(SOURCE PASSAGE)
Halfway through my entrée, full of martini and wine, I told him something I hadn’t yet. “Did I ever tell you I went and saw a psychic shortly after we met?”

Although I’d moved a thousand miles away, Jack and I managed to see each other at least every couple months. In late May, home for my nephew’s third birthday, I made sure to leave time for a night out with Jack. His birthday was the following week.

Jack picked me up from my girlfriend’s house where I was staying, and we drove to dinner at a restaurant next to Pike Place Market. He put his arm around me as we walked behind the hostess and pulled out my chair for me when we got to the table. I’d always appreciated his chivalry, and especially now. Whatever refinement I’d known in my previous life was all but absent from the way I’d been living.

The hostess quickly returned with a glass of champagne for each of us because we were celebrating.

“Cheers!” she said as she walked away. We clinked glasses and settled in.

Conversation always came easily between us. I was amused by Jack’s snark and he laughed at my jokes. I don’t think of myself as a particularly funny person but seeing myself through his eyes, I felt like it. With him I felt dynamic and insightful, like my very best self.

[Stored data entries]
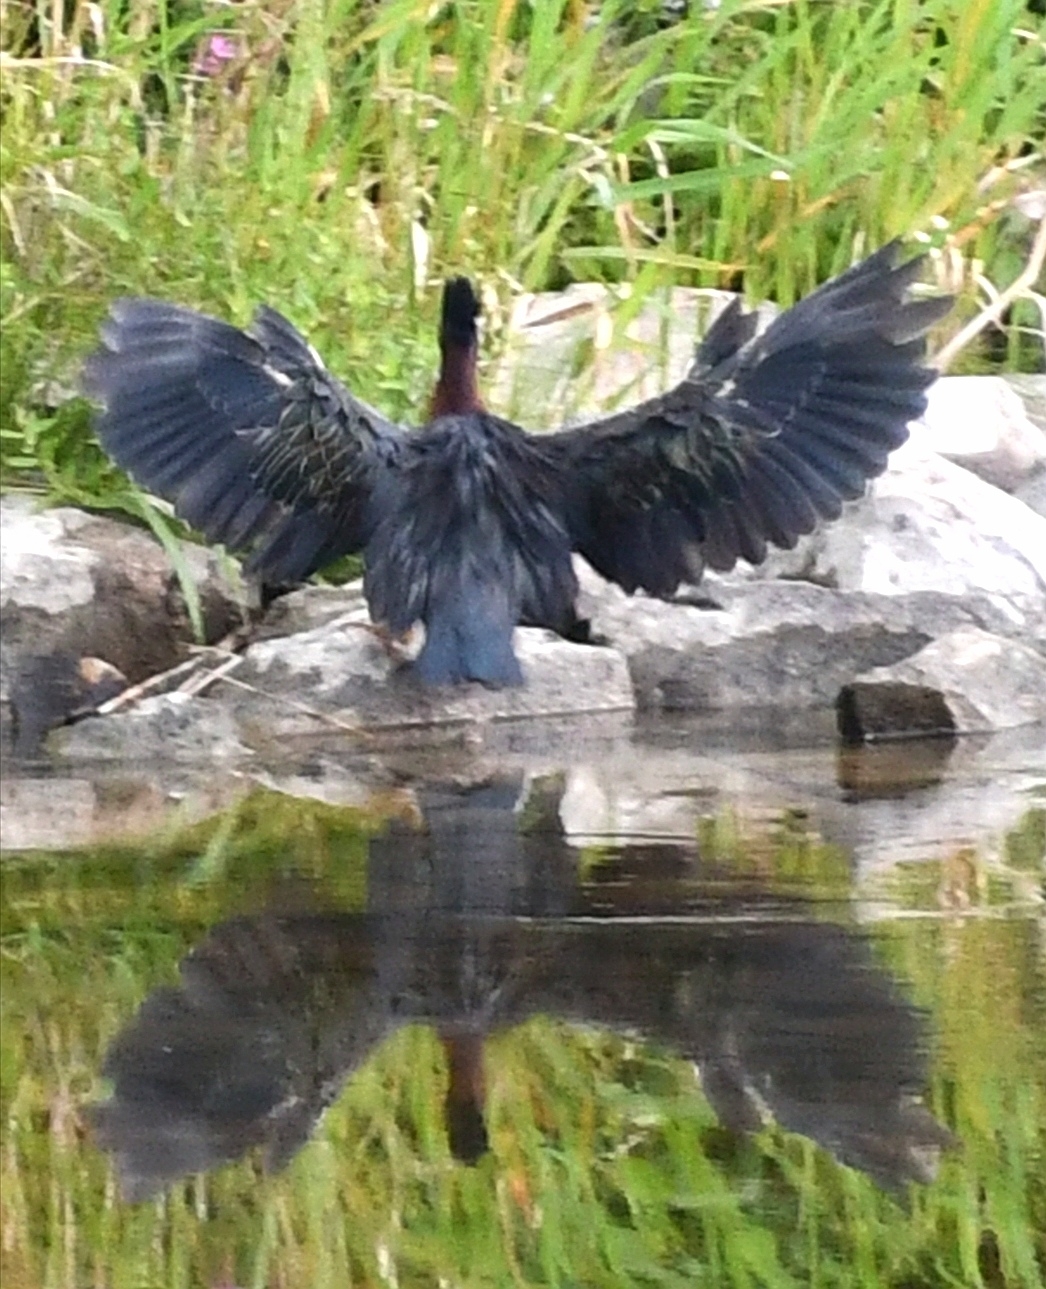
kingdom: Animalia
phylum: Chordata
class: Aves
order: Pelecaniformes
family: Ardeidae
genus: Butorides
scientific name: Butorides virescens
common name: Green heron
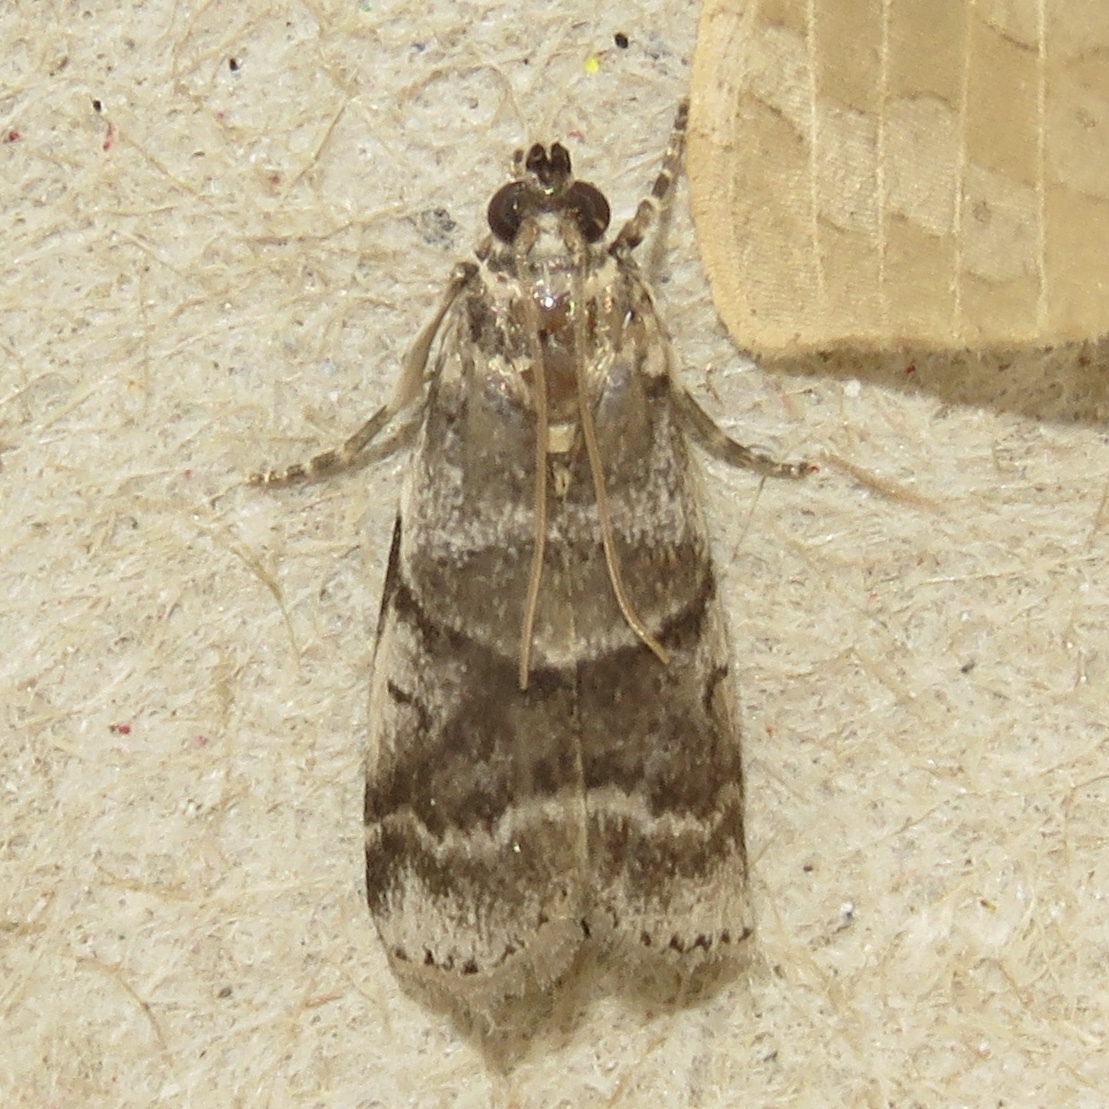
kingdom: Animalia
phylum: Arthropoda
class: Insecta
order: Lepidoptera
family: Pyralidae
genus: Acrobasis
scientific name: Acrobasis indigenella
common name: Leaf crumpler moth
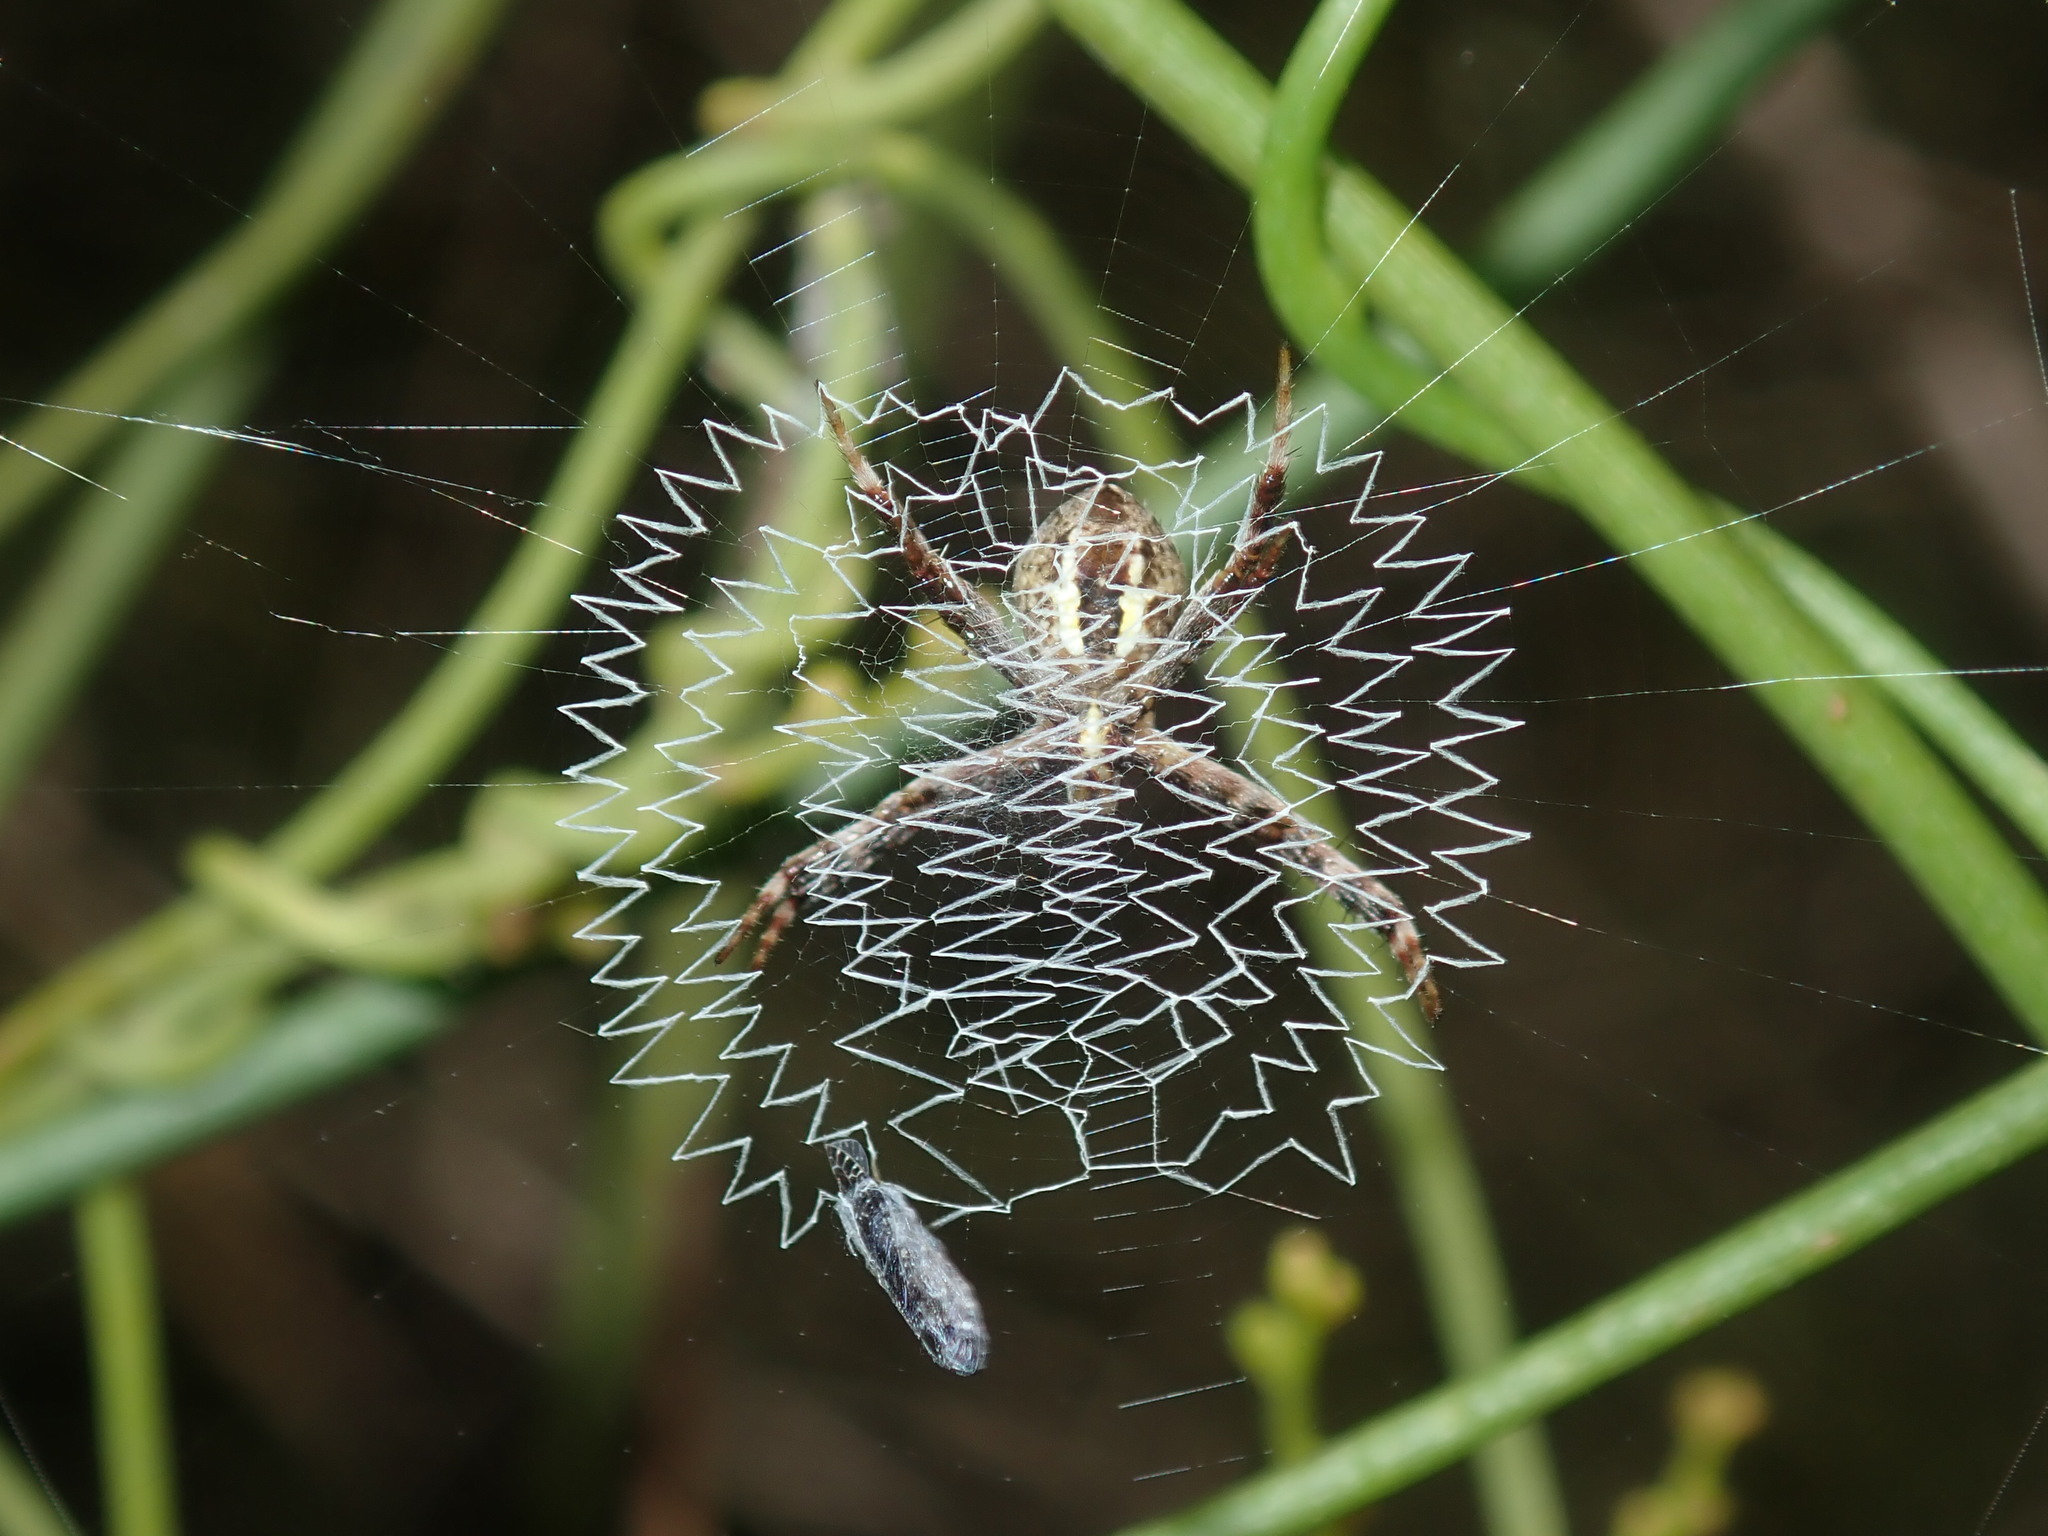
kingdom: Animalia
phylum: Arthropoda
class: Arachnida
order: Araneae
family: Araneidae
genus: Argiope
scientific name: Argiope keyserlingi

(OBJECTIVES)
(1) List every drink mentioned in the passage about the dinner with Jack.
(2) Resume the passage about the dinner with Jack, picking up right after its final sentence.

(ANSWERS IN ORDER)
(1) Martini, wine, champagne

(2)
Because of his job as a radio personality, he had to be up on everything that was happening in the world, so he always had interesting things to talk about. It was his job to be entertaining, and I was charmed. I loved how happy he looked sitting across from me. It had been a year since his wife died and his dating life was taking off. I welcomed his stories. When our martinis arrived, we shared another toast.

“Happy birthday to the best friend I never saw coming,” I told him. “I feel so lucky the Universe put us together. I love you.”

My eyes welled with tears of affection. I had told him I loved him in the emails we exchanged, but never out loud.

“Awww.”

He put his hand over his heart the way I’d seen him do when he was touched by something.

“Thank you. I love you, too. But really, I’m the lucky one. You gave me hope in the future when I couldn’t see a way forward.”

We stood up from the table to give each other a hug. When we sat back down, we both had to wipe away tears.

Halfway through my entrée, full of martini and wine, I told him something I hadn’t yet. “Did I ever tell you I went and saw a psychic shortly after we met?”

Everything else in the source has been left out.